»»
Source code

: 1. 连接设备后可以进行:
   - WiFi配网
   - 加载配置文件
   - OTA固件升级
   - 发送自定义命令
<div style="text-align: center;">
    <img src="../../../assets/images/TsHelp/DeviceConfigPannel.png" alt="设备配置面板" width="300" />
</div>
««
Goal of the exercise:
Print every line you see above, exactly as written.

Task result:
Source code

: 1. 连接设备后可以进行:
   - WiFi配网
   - 加载配置文件
   - OTA固件升级
   - 发送自定义命令
<div style="text-align: center;">
    <img src="../../../assets/images/TsHelp/DeviceConfigPannel.png" alt="设备配置面板" width="300" />
</div>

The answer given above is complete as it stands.